═════ Reading passage
Systems

COS 486 - Game Engine Architecture

slide deck credit

original slide content prepared by Roger Mailler, Ph.D., Assoc Prof of Computer Science, University of Tulsa

overview

subsystem startup and shutdown
memory management
containers
strings and localization
engine configuration

systems

subsystems startup and shutdown

startup and shutdown

game engines are complex beasts
- rendering system (OpenGL / DirectX / Vulkan contexts)
- audio system
- memory managers
- human input device system
- networking
- user: authentication, leaderboard, badges
- ...
when it first starts up, subsystems must be configured and initialized
order is relevant, because of subsystem dependencies
typically started in one direction and shutdown in the opposite

singleton

a common pattern for game engine components is to create managers using a singleton

class RenderManager {
    public:
    RenderManager() {
        // start up the manager
    }
    ~RenderManager() {
        // shut down the manager
    }
};

// singleton instance
static RenderManager gRenderManager;

singleton: a software design pattern that restricts the instatiation of a class to one

[ wikipedia ]

initialization and singleton

C++ creates static objects just before the main method is called
The order for static object creation is arbitrary
Not very good for controlling the order of startup and shutdown

controlling the singleton

One trick you can use is that a static variable declared within a method is not initialized at startup

class RenderManager {
    public:
    static RenderManager& get() {
        static RenderManager sSingleton;
        return sSingleton;
    }
    RenderManager() {
        VideoManager::get();
        TextureManager::get();
    }
    ~RenderManager() {
        // shut down the manager
    }
};

This works pretty well, but you cannot control the shutdown at all

do it directly

create startup and shutdown methods in all the managers
- it's simple
- it's understandable
- easy to debug and maintain
you could also use singletons where the main creates the objects using new
take a look at the code from OGRE and Naughty Dog's games in the book

Godot

Godot splits startup across several functions

main.cpp setup()
══════════
*Directions*:
• 1. List every topic named in the overview of the game engine slides.
• 2. Reproduce the stretch of the game engine slides from "do it directly" through "main.cpp setup()", word for word.
• 3. What do the game engine slides say about the order in which C++ creates static objects?
═════ Material supplied
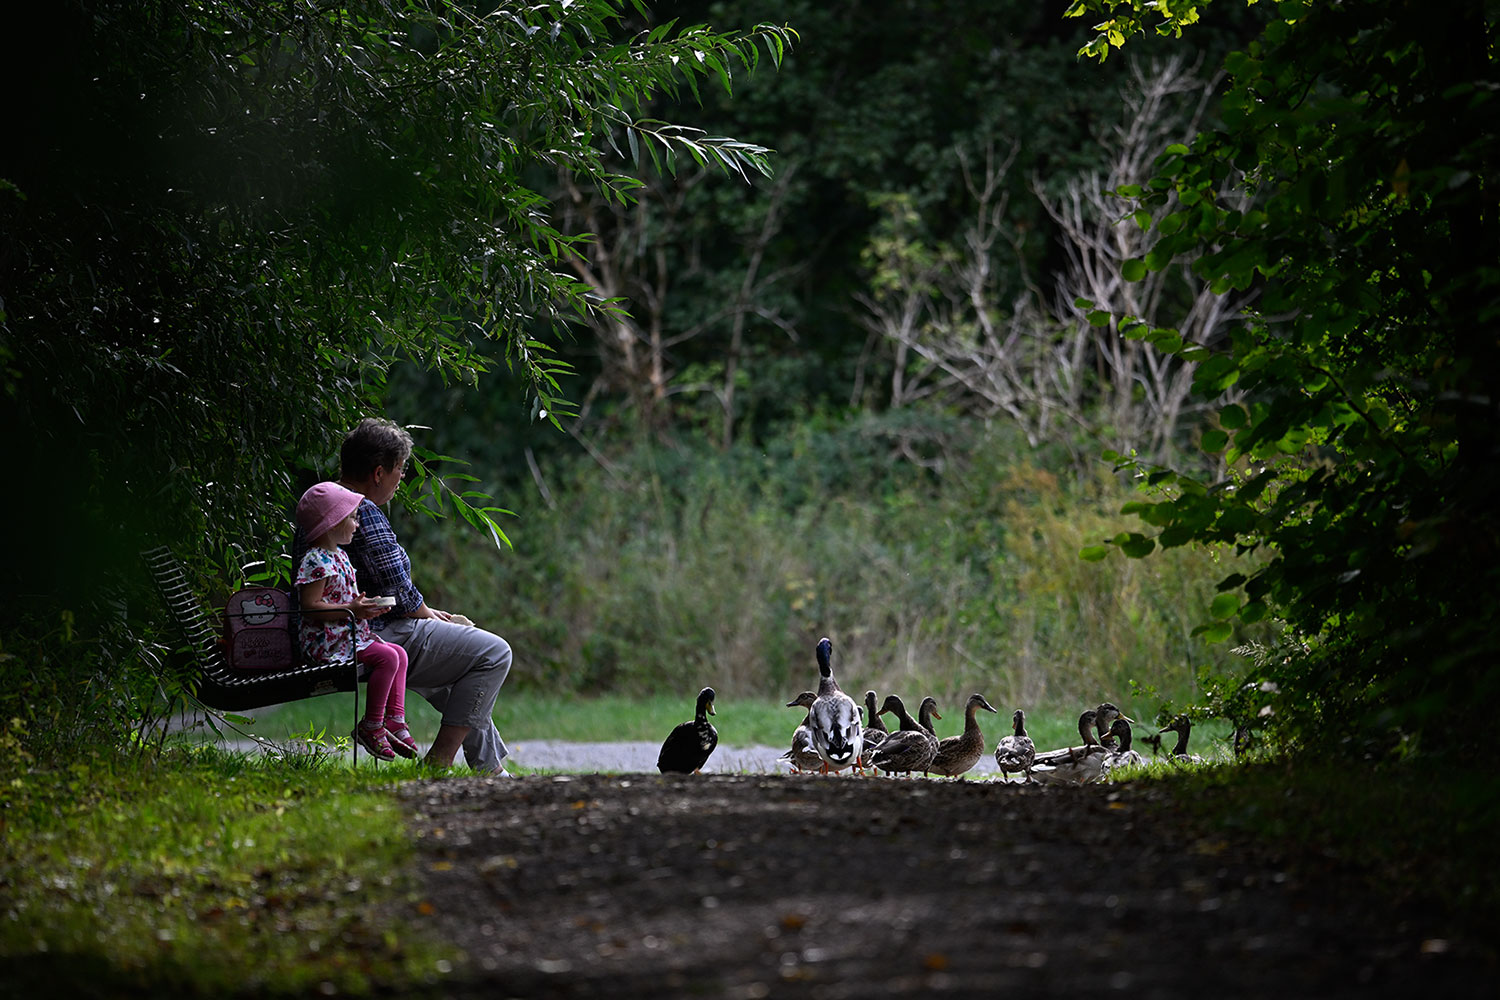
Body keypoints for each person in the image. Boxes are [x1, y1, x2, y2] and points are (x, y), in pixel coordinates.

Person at [293, 418, 514, 774]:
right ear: (379, 472)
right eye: (400, 469)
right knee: (493, 653)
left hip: (350, 628)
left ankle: (491, 771)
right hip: (367, 632)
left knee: (463, 667)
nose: (402, 479)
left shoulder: (324, 507)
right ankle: (439, 763)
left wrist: (428, 612)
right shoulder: (359, 511)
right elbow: (396, 589)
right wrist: (427, 613)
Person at [294, 481, 418, 762]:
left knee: (399, 653)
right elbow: (310, 608)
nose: (357, 524)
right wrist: (351, 609)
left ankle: (395, 719)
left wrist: (364, 608)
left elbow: (341, 599)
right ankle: (372, 725)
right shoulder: (316, 560)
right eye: (352, 518)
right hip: (326, 642)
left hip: (346, 633)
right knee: (387, 657)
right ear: (332, 524)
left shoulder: (338, 556)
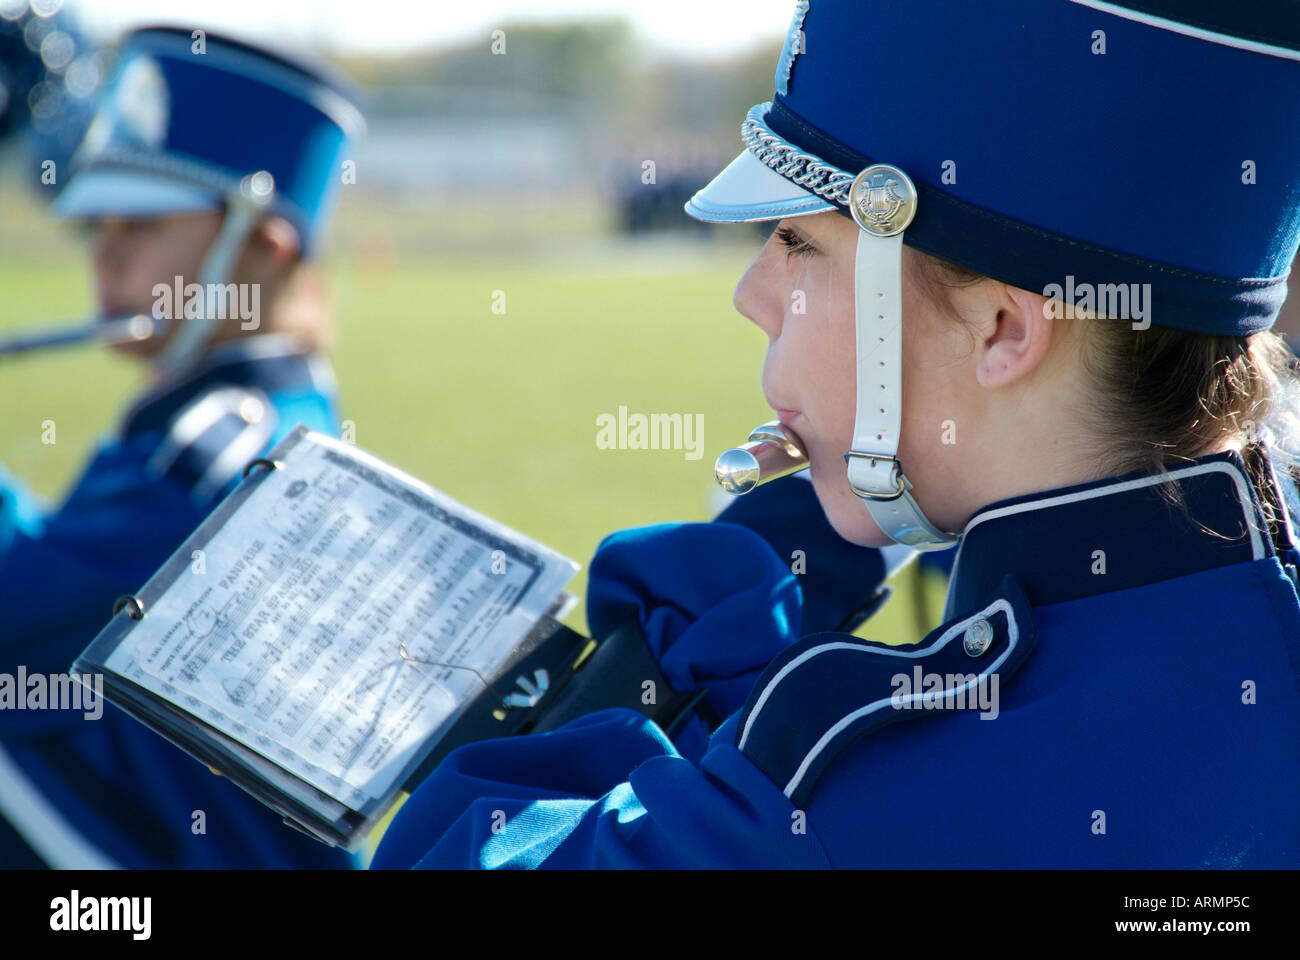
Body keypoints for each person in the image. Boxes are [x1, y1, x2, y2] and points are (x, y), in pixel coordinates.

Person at [372, 0, 1300, 868]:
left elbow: (457, 849)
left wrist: (663, 664)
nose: (752, 294)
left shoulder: (841, 792)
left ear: (1003, 332)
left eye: (800, 244)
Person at [0, 26, 364, 869]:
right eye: (97, 228)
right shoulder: (227, 414)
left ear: (262, 248)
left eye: (145, 224)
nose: (108, 255)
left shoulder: (220, 447)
══════════
*Answers to this exercise*:
• 1.
subsystem startup and shutdown
memory management
containers
strings and localization
engine configuration

• 2.
do it directly

create startup and shutdown methods in all the managers
- it's simple
- it's understandable
- easy to debug and maintain
you could also use singletons where the main creates the objects using new
take a look at the code from OGRE and Naughty Dog's games in the book

Godot

Godot splits startup across several functions

main.cpp setup()

• 3. The order for static object creation is arbitrary.